*** Source material Section Begins ***

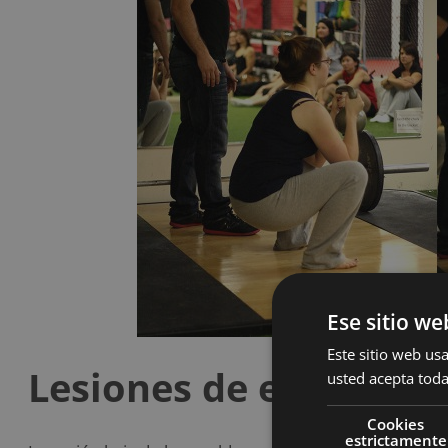
Ese sitio we
Este sitio web usa
Lesiones de espalda
usted acepta toda
Cookies
estrictamente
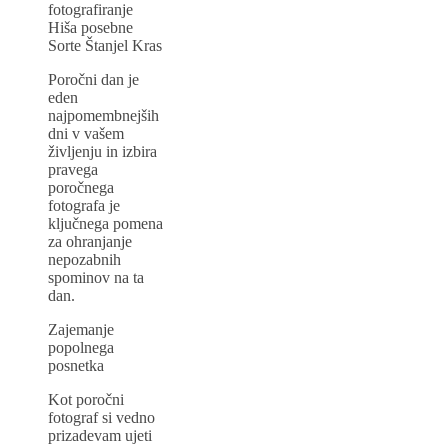
fotografiranje
Hiša posebne
Sorte Štanjel Kras
Poročni dan je
eden
najpomembnejših
dni v vašem
življenju in izbira
pravega
poročnega
fotografa je
ključnega pomena
za ohranjanje
nepozabnih
spominov na ta
dan.
Zajemanje
popolnega
posnetka
Kot poročni
fotograf si vedno
prizadevam ujeti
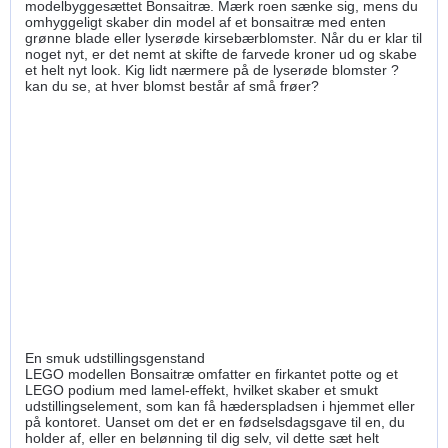
modelbyggesættet Bonsaitræ. Mærk roen sænke sig, mens du
omhyggeligt skaber din model af et bonsaitræ med enten
grønne blade eller lyserøde kirsebærblomster. Når du er klar til
noget nyt, er det nemt at skifte de farvede kroner ud og skabe
et helt nyt look. Kig lidt nærmere på de lyserøde blomster ?
kan du se, at hver blomst består af små frøer?
En smuk udstillingsgenstand
LEGO modellen Bonsaitræ omfatter en firkantet potte og et
LEGO podium med lamel-effekt, hvilket skaber et smukt
udstillingselement, som kan få hæderspladsen i hjemmet eller
på kontoret. Uanset om det er en fødselsdagsgave til en, du
holder af, eller en belønning til dig selv, vil dette sæt helt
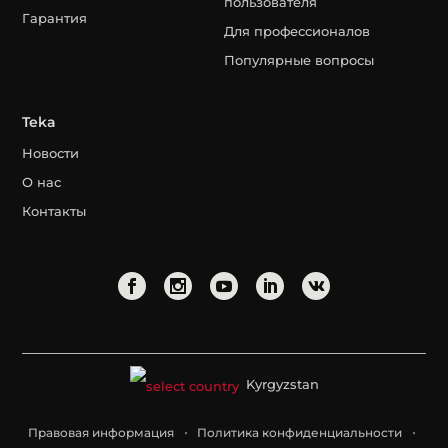
пользователя
Гарантия
Для профессионалов
Популярные вопросы
Teka
Новости
О нас
Контакты
Kyrgyzstan
Правовая информация
Политика конфиденциальности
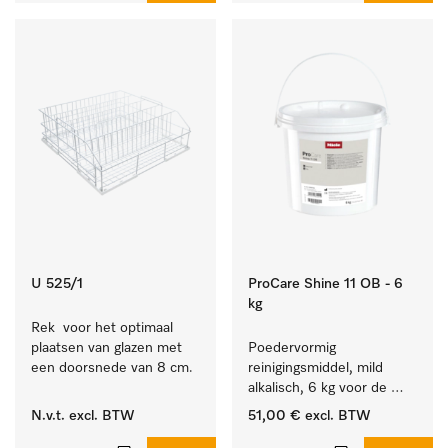
U 525/1
ProCare Shine 11 OB - 6
kg
Rek  voor het optimaal 
plaatsen van glazen met 
Poedervormig 
een doorsnede van 8 cm.
reinigingsmiddel, mild 
alkalisch, 6 kg voor de 
reiniging van sterk 
N.v.t.
excl. BTW
51,00 €
excl. BTW
vervuild serviesgoed, 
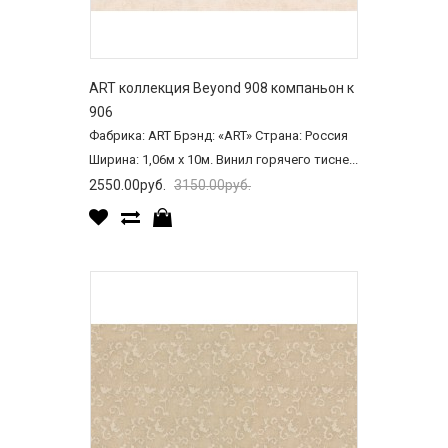
ART коллекция Beyond 908 компаньон к
906
Фабрика: ART Брэнд: «ART» Страна: Россия
Ширина: 1,06м х 10м. Винил горячего тисне...
2550.00руб.
3150.00руб.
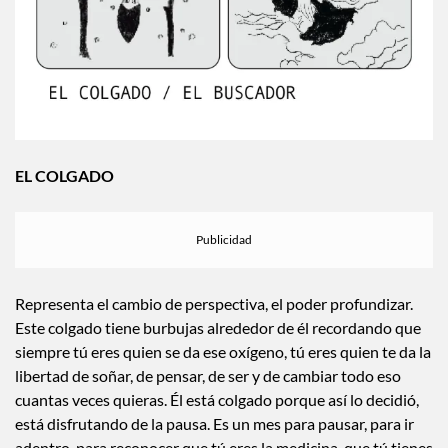
EL COLGADO
Representa el cambio de perspectiva, el poder profundizar.
Este colgado tiene burbujas alrededor de él recordando que
siempre tú eres quien se da ese oxígeno, tú eres quien te da la
libertad de soñar, de pensar, de ser y de cambiar todo eso
cuantas veces quieras. Él está colgado porque así lo decidió,
está disfrutando de la pausa. Es un mes para pausar, para ir
adentro, para reconocer que tú eres la medicina, que tú tienes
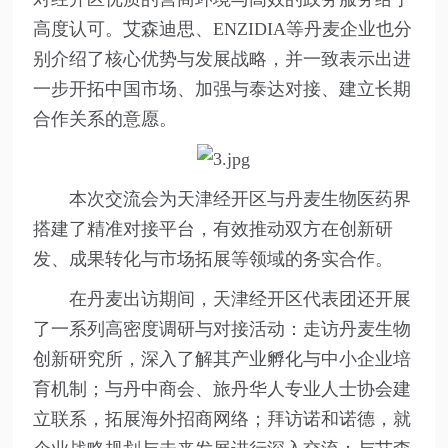
高度认可。艾森迪思、ENZIDIA等丹麦企业也分
别介绍了核心优势与发展战略，并一致表示出进
一步开拓中国市场、加强与泰达对接、建立长期
合作关系的意愿。
本次交流会为天津经开区与丹麦生物医药界
搭建了精准对接平台，有效推动双方在创新研
发、成果转化与市场拓展等领域的务实合作。
在丹麦出访期间，天津经开区代表团还开展
了一系列高密度调研与对接活动：走访丹麦生物
创新研究所，深入了解其产业孵化与中小企业培
育机制；与丹中商会、旅丹华人专业人士协会建
立联系，拓展海外招商网络；拜访诺和诺德，就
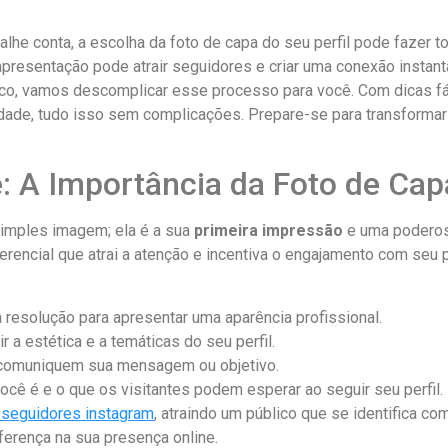
talhe conta, a escolha da foto ‍de ⁤capa do seu ⁣perfil⁤ pode fazer 
presentação ⁢pode atrair seguidores e criar ​uma conexão instantâ
ático, vamos descomplicar esse processo⁢ para​ você. ⁢Com dicas 
dade, tudo isso sem ‌complicações.⁣ Prepare-se para transformar se
: A Importância da Foto de Ca
simples imagem; ela é a​ sua
primeira impressão
e uma⁢ poderos
erencial que atrai a​ atenção e ⁣incentiva ⁢o engajamento com seu ⁢p
ta⁢ resolução para​ apresentar uma aparência profissional.
 a estética e a temáticas ‍do⁣ seu perfil.
e comuniquem sua mensagem ou objetivo.
ocê é e o que os visitantes podem esperar ao seguir seu perfil.
 seguidores instagram
, atraindo um ‍público que se identifica ⁢c
diferença na sua presença online.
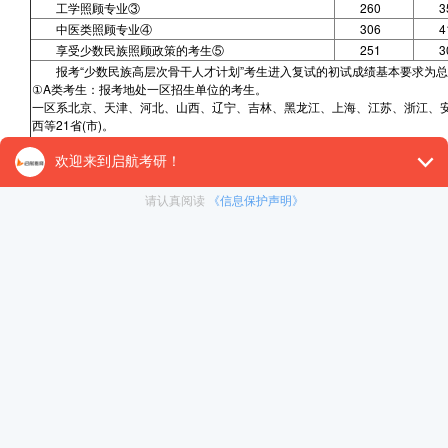
工学照顾专业③
260
3
中医类照顾专业④
306
4
享受少数民族照顾政策的考生⑤
251
3
报考“少数民族高层次骨干人才计划”考生进入复试的初试成绩基本要求为总
①A类考生：报考地处一区招生单位的考生。
一区系北京、天津、河北、山西、辽宁、吉林、黑龙江、上海、江苏、浙江、
西等21省(市)。
②B类考生：报考地处二区招生单位的考生。
二区系内蒙古、广西、海南、贵州、云南、西藏、甘肃、青海、宁夏、新疆等10
③工学照顾专业：
力学[0801]、冶金工程[0806]、动力工程及工程热物理[0807]、水利工程[081
4]、航空宇航科学与技术[0825]、兵器科学与技术[0826]、核科学与技术[0827]
④中医类照顾专业：
中医学[1005]、中西医结合[1006]。
⑤享受少数民族照顾政策的考生：
报考地处二区招生单位，且毕业后在国务院公布的民族区域自治地方定向就业
院公布的民族区域自治地方，且定向就业单位为原单位的少数民族在职人员考
2022年全国硕士研究生招生考试考生进入复试的初试成绩基本要求(专业学位类
专业学位名称
金融、应用统计、税务、国际商务、保险、资产评估
审计
法律（非法学）、法律（法学）、社会工作、警务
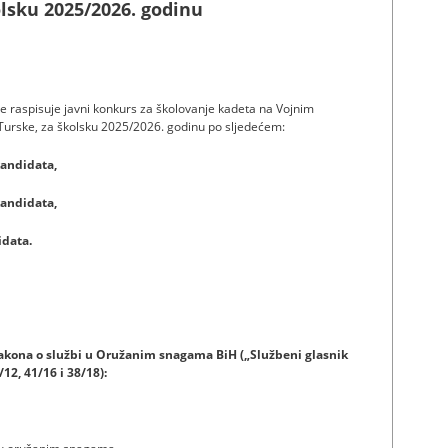
lsku 2025/2026. godinu
 raspisuje javni konkurs za školovanje kadeta na Vojnim
urske, za školsku 2025/2026. godinu po sljedećem:
kandidata,
andidata,
idata.
 Zakona o službi u Oružanim snagama BiH („Službeni glasnik
/12, 41/16 i 38/18):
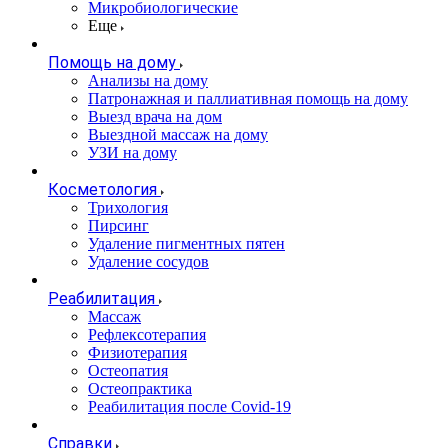
Микробиологические
Еще
Помощь на дому
Анализы на дому
Патронажная и паллиативная помощь на дому
Выезд врача на дом
Выездной массаж на дому
УЗИ на дому
Косметология
Трихология
Пирсинг
Удаление пигментных пятен
Удаление сосудов
Реабилитация
Массаж
Рефлексотерапия
Физиотерапия
Остеопатия
Остеопрактика
Реабилитация после Covid-19
Справки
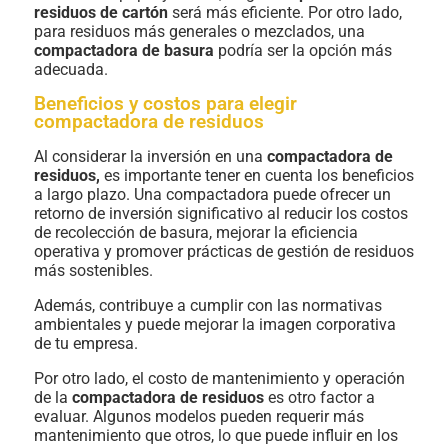
residuos de cartón
será más eficiente. Por otro lado,
para residuos más generales o mezclados, una
compactadora de basura
podría ser la opción más
adecuada.
Beneficios y costos para elegir
compactadora de residuos
Al considerar la inversión en una
compactadora de
residuos,
es importante tener en cuenta los beneficios
a largo plazo. Una compactadora puede ofrecer un
retorno de inversión significativo al reducir los costos
de recolección de basura, mejorar la eficiencia
operativa y promover prácticas de gestión de residuos
más sostenibles.
Además, contribuye a cumplir con las normativas
ambientales y puede mejorar la imagen corporativa
de tu empresa.
Por otro lado, el costo de mantenimiento y operación
de la
compactadora de residuos
es otro factor a
evaluar. Algunos modelos pueden requerir más
mantenimiento que otros, lo que puede influir en los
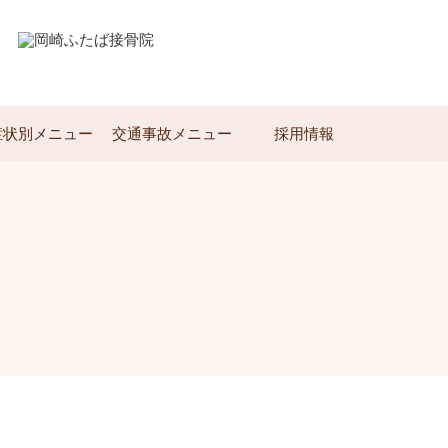
症状別メニュー
交通事故メニュー
採用情報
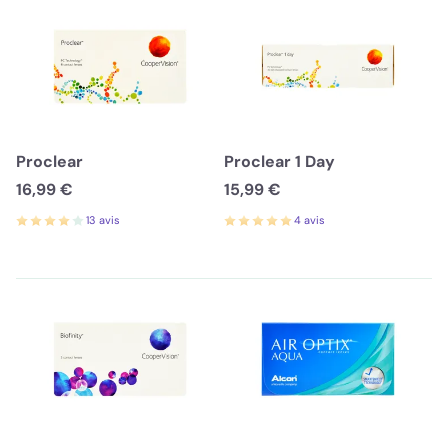
Proclear
Proclear 1 Day
16,99 €
15,99 €
13 avis
4 avis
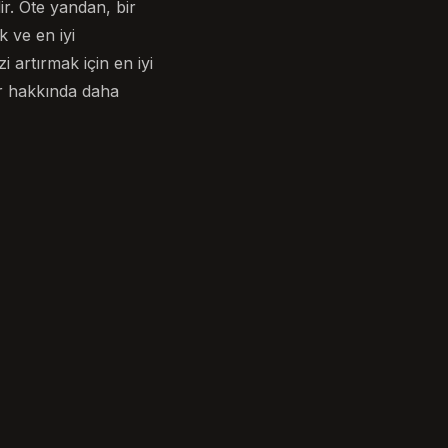
ir. Öte yandan, bir
 ve en iyi
 artırmak için en iyi
ar hakkında daha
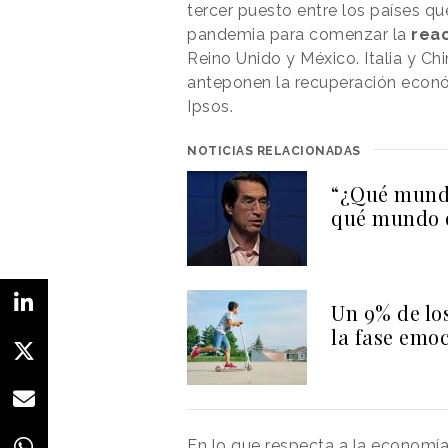
tercer puesto entre los países qu
pandemia para comenzar la
reac
Reino Unido y México. Italia y Ch
anteponen la recuperación económi
Ipsos.
NOTICIAS RELACIONADAS
“¿Qué mundo
qué mundo q
Un 9% de lo
la fase emoc
En lo que respecta a la economí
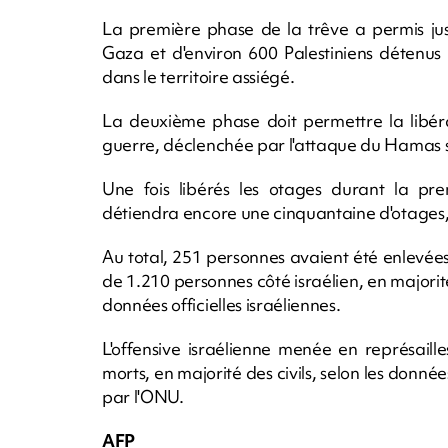
La première phase de la trêve a permis jus
Gaza et d'environ 600 Palestiniens détenus p
dans le territoire assiégé.
La deuxième phase doit permettre la libérat
guerre, déclenchée par l'attaque du Hamas sur
Une fois libérés les otages durant la pre
détiendra encore une cinquantaine d'otages, 
Au total, 251 personnes avaient été enlevées
de 1.210 personnes côté israélien, en majorit
données officielles israéliennes.
L'offensive israélienne menée en représail
morts, en majorité des civils, selon les donn
par l'ONU.
AFP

*** Source material Section Ends ***

■ **Exercise requirements**:
Wherever the listing shows a picture, omit it and output the rest exactly as given.

■ **Final answer**:
Ese sitio we
Este sitio web usa
Lesiones de espalda
usted acepta toda
Cookies
estrictamente
fotografiranje
Hiša posebne
Sorte Štanjel Kras
Poročni dan je
eden
najpomembnejših
dni v vašem
življenju in izbira
pravega
poročnega
fotografa je
ključnega pomena
za ohranjanje
nepozabnih
spominov na ta
dan.
Zajemanje
popolnega
posnetka
Kot poročni
fotograf si vedno
prizadevam ujeti
modelbyggesættet Bonsaitræ. Mærk roen sænke sig, mens du
omhyggeligt skaber din model af et bonsaitræ med enten
grønne blade eller lyserøde kirsebærblomster. Når du er klar til
noget nyt, er det nemt at skifte de farvede kroner ud og skabe
et helt nyt look. Kig lidt nærmere på de lyserøde blomster ?
kan du se, at hver blomst består af små frøer?
En smuk udstillingsgenstand
LEGO modellen Bonsaitræ omfatter en firkantet potte og et
LEGO podium med lamel-effekt, hvilket skaber et smukt
udstillingselement, som kan få hæderspladsen i hjemmet eller
på kontoret. Uanset om det er en fødselsdagsgave til en, du
holder af, eller en belønning til dig selv, vil dette sæt helt
пользователя
Гарантия
Для профессионалов
Популярные вопросы
Teka
Новости
О нас
Контакты
Kyrgyzstan
Правовая информация
Политика конфиденциальности
U 525/1
ProCare Shine 11 OB - 6
kg
Rek  voor het optimaal 
plaatsen van glazen met 
Poedervormig 
een doorsnede van 8 cm.
reinigingsmiddel, mild 
alkalisch, 6 kg voor de 
reiniging van sterk 
N.v.t.
excl. BTW
51,00 €
excl. BTW
vervuild serviesgoed, 
ART коллекция Beyond 908 компаньон к
906
Фабрика: ART Брэнд: «ART» Страна: Россия
Ширина: 1,06м х 10м. Винил горячего тисне...
2550.00руб.
3150.00руб.
EL COLGADO
Representa el cambio de perspectiva, el poder profundizar.
Este colgado tiene burbujas alrededor de él recordando que
siempre tú eres quien se da ese oxígeno, tú eres quien te da la
libertad de soñar, de pensar, de ser y de cambiar todo eso
cuantas veces quieras. Él está colgado porque así lo decidió,
está disfrutando de la pausa. Es un mes para pausar, para ir
adentro, para reconocer que tú eres la medicina, que tú tienes
高度认可。艾森迪思、ENZIDIA等丹麦企业也分
别介绍了核心优势与发展战略，并一致表示出进
一步开拓中国市场、加强与泰达对接、建立长期
合作关系的意愿。
本次交流会为天津经开区与丹麦生物医药界
搭建了精准对接平台，有效推动双方在创新研
发、成果转化与市场拓展等领域的务实合作。
在丹麦出访期间，天津经开区代表团还开展
了一系列高密度调研与对接活动：走访丹麦生物
创新研究所，深入了解其产业孵化与中小企业培
育机制；与丹中商会、旅丹华人专业人士协会建
立联系，拓展海外招商网络；拜访诺和诺德，就
talhe conta, a escolha da foto ‍de ⁤capa do seu ⁣perfil⁤ pode fazer 
presentação ⁢pode atrair seguidores e criar ​uma conexão instantâ
ático, vamos descomplicar esse processo⁢ para​ você. ⁢Com dicas 
dade, tudo isso sem ‌complicações.⁣ Prepare-se para transformar se
: A Importância da Foto de Ca
simples imagem; ela é a​ sua
primeira impressão
e uma⁢ poderos
erencial que atrai a​ atenção e ⁣incentiva ⁢o engajamento com seu ⁢p
ta⁢ resolução para​ apresentar uma aparência profissional.
 a estética e a temáticas ‍do⁣ seu perfil.
e comuniquem sua mensagem ou objetivo.
ocê é e o que os visitantes podem esperar ao seguir seu perfil.
 seguidores instagram
, atraindo um ‍público que se identifica ⁢c
diferença na sua presença online.
工学照顾专业③
260
3
中医类照顾专业④
306
4
享受少数民族照顾政策的考生⑤
251
3
报考“少数民族高层次骨干人才计划”考生进入复试的初试成绩基本要求为总
①A类考生：报考地处一区招生单位的考生。
一区系北京、天津、河北、山西、辽宁、吉林、黑龙江、上海、江苏、浙江、
西等21省(市)。
②B类考生：报考地处二区招生单位的考生。
二区系内蒙古、广西、海南、贵州、云南、西藏、甘肃、青海、宁夏、新疆等10
③工学照顾专业：
力学[0801]、冶金工程[0806]、动力工程及工程热物理[0807]、水利工程[081
4]、航空宇航科学与技术[0825]、兵器科学与技术[0826]、核科学与技术[0827]
④中医类照顾专业：
中医学[1005]、中西医结合[1006]。
⑤享受少数民族照顾政策的考生：
报考地处二区招生单位，且毕业后在国务院公布的民族区域自治地方定向就业
院公布的民族区域自治地方，且定向就业单位为原单位的少数民族在职人员考
2022年全国硕士研究生招生考试考生进入复试的初试成绩基本要求(专业学位类
专业学位名称
金融、应用统计、税务、国际商务、保险、资产评估
审计
法律（非法学）、法律（法学）、社会工作、警务
lsku 2025/2026. godinu
 raspisuje javni konkurs za školovanje kadeta na Vojnim
urske, za školsku 2025/2026. godinu po sljedećem:
kandidata,
andidata,
idata.
 Zakona o službi u Oružanim snagama BiH („Službeni glasnik
/12, 41/16 i 38/18):
Микробиологические
Еще
Помощь на дому
Анализы на дому
Патронажная и паллиативная помощь на дому
Выезд врача на дом
Выездной массаж на дому
УЗИ на дому
Косметология
Трихология
Пирсинг
Удаление пигментных пятен
Удаление сосудов
Реабилитация
Массаж
Рефлексотерапия
Физиотерапия
Остеопатия
Остеопрактика
Реабилитация после Covid-19
Справки
residuos de cartón
será más eficiente. Por otro lado,
para residuos más generales o mezclados, una
compactadora de basura
podría ser la opción más
adecuada.
Beneficios y costos para elegir
compactadora de residuos
Al considerar la inversión en una
compactadora de
residuos,
es importante tener en cuenta los beneficios
a largo plazo. Una compactadora puede ofrecer un
retorno de inversión significativo al reducir los costos
de recolección de basura, mejorar la eficiencia
operativa y promover prácticas de gestión de residuos
más sostenibles.
Además, contribuye a cumplir con las normativas
ambientales y puede mejorar la imagen corporativa
de tu empresa.
Por otro lado, el costo de mantenimiento y operación
de la
compactadora de residuos
es otro factor a
evaluar. Algunos modelos pueden requerir más
mantenimiento que otros, lo que puede influir en los
症状別メニュー
交通事故メニュー
採用情報
Proclear
Proclear 1 Day
16,99 €
15,99 €
13 avis
4 avis
ir. Öte yandan, bir
 ve en iyi
 artırmak için en iyi
ar hakkında daha
tercer puesto entre los países qu
pandemia para comenzar la
reac
Reino Unido y México. Italia y Ch
anteponen la recuperación económi
Ipsos.
NOTICIAS RELACIONADAS
“¿Qué mundo
qué mundo q
Un 9% de lo
la fase emoc
En lo que respecta a la economí
La première phase de la trêve a permis jus
Gaza et d'environ 600 Palestiniens détenus p
dans le territoire assiégé.
La deuxième phase doit permettre la libérat
guerre, déclenchée par l'attaque du Hamas sur
Une fois libérés les otages durant la pre
détiendra encore une cinquantaine d'otages, 
Au total, 251 personnes avaient été enlevées
de 1.210 personnes côté israélien, en majorit
données officielles israéliennes.
L'offensive israélienne menée en représail
morts, en majorité des civils, selon les donn
par l'ONU.
AFP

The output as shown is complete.